Canada’s feed wheat is top notch, according to a quality survey.

Canadian Bio-Systems (CBS) Inc. recently published the results of its third annual survey and once again it shows that protein levels are higher than many people realize.

“This wheat is a pretty good ingredient for livestock feed,” said Rob Patterson, technical director for CBS.

The feed wheat samples gathered from bins at feed mills and on large livestock operations in late 2016 had an average protein level of 14.3 percent.

Patterson said some mills and livestock farms incorporate soybean meal and animal protein into their hog and poultry rations because they mistakenly believe the feed wheat has much lower protein content.

“Maybe we haven’t been giving it as much credit as we ought to,” he said.

Augmenting rations with soybean meal can be an expensive proposition.
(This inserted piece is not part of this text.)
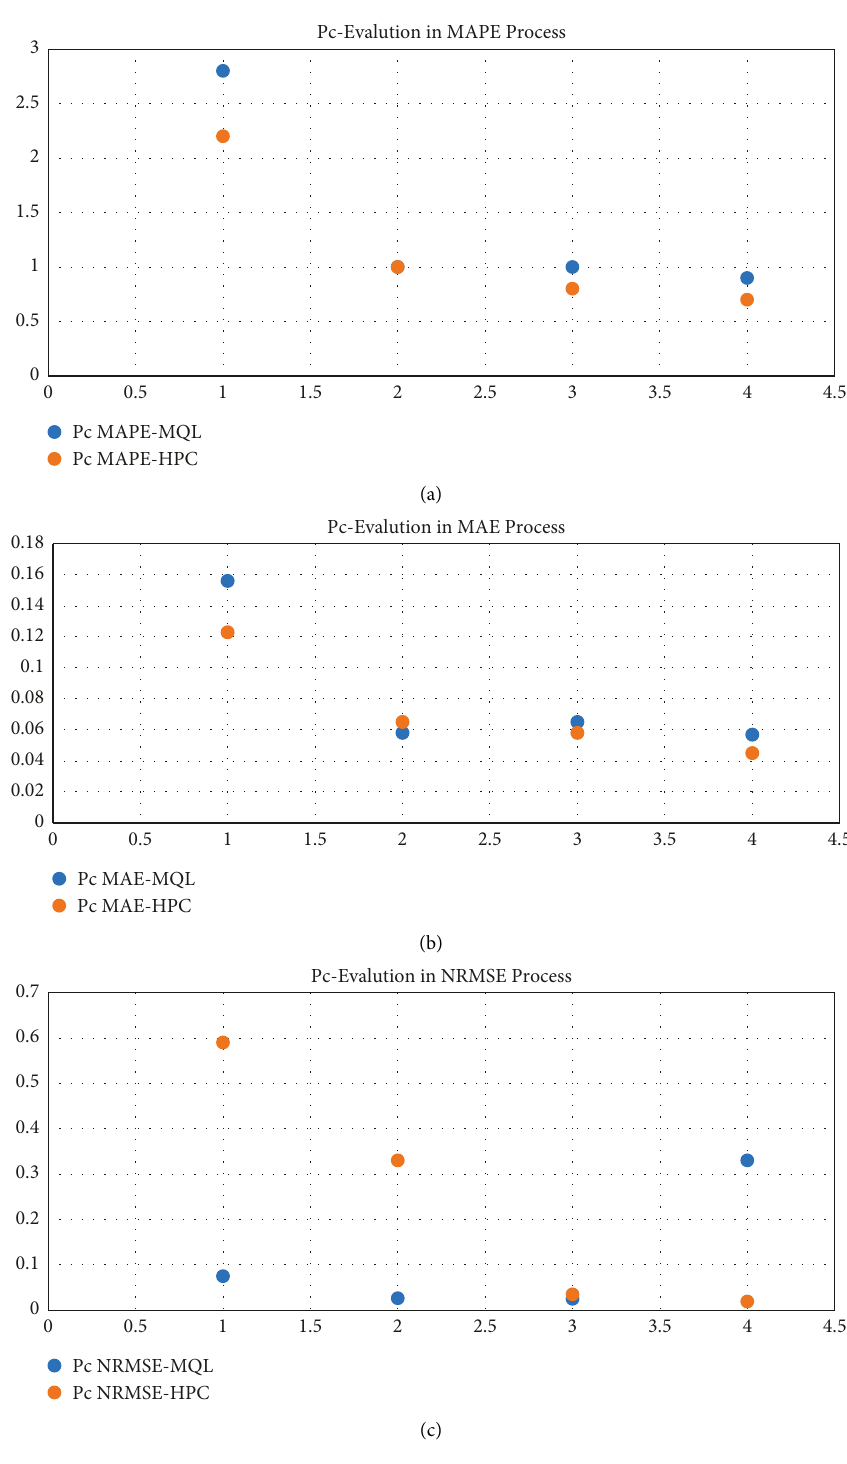
Figure 5: (a–c) Machine learning performance for reducing cutting power. (a) Pc-evaluation in MAPE models. (b) Pc-evaluation in MAE process. (c) Pc-evaluation in NRMSE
And soybean meal prices can be volatile, nearly doubling in early 2016.

Using soybean meal from the United States might not be too costly for a farm in southern Manitoba but it is expensive for one near Edmonton due to transportation costs.

If you can use wheat sourced from a neighboring farm it is far more economical, which is why the survey results can be helpful to feed mills and livestock farms.

“They can take it for face value now and start lowering the cost of their rations,” said Patterson.

The Canadian Grain Commission publishes wheat quality data but it is focused on good quality wheat destined for export markets.

The CBS survey focuses on feed wheat and metrics that are of interest to users of the product, such as protein, starch, neutral detergent fibre, water soluble and water insoluble non-starch polysaccharides (NSP) as well as phytate and non-phytate phosphorus.

Canadian feed wheat has low levels of undesirable water soluble NSP compared to other feed ingredients with an average level of 2.1 percent.

“They cause digestibility problems,” said Patterson.

“It’s a mess for farmers to clean up the barns after and the animals don’t feel good.”

But wheat is high in overall NSP levels at eight to 8.75 percent compared to corn at about six percent. NSP is a component of fibre that is hard for animals to digest and it can trap protein like a cage.

CBS produces an enzyme that it sells to the feed industry that breaks down the fibre into digestible chunks and releases the trapped protein, allowing mills and farms to extract even more nutritive value out of feed wheat.

Patterson said Canadian feed wheat has been compared to samples from Argentina, Ukraine, Australia and the United States and comes out on top as having the most desirable overall profile of key nutrients.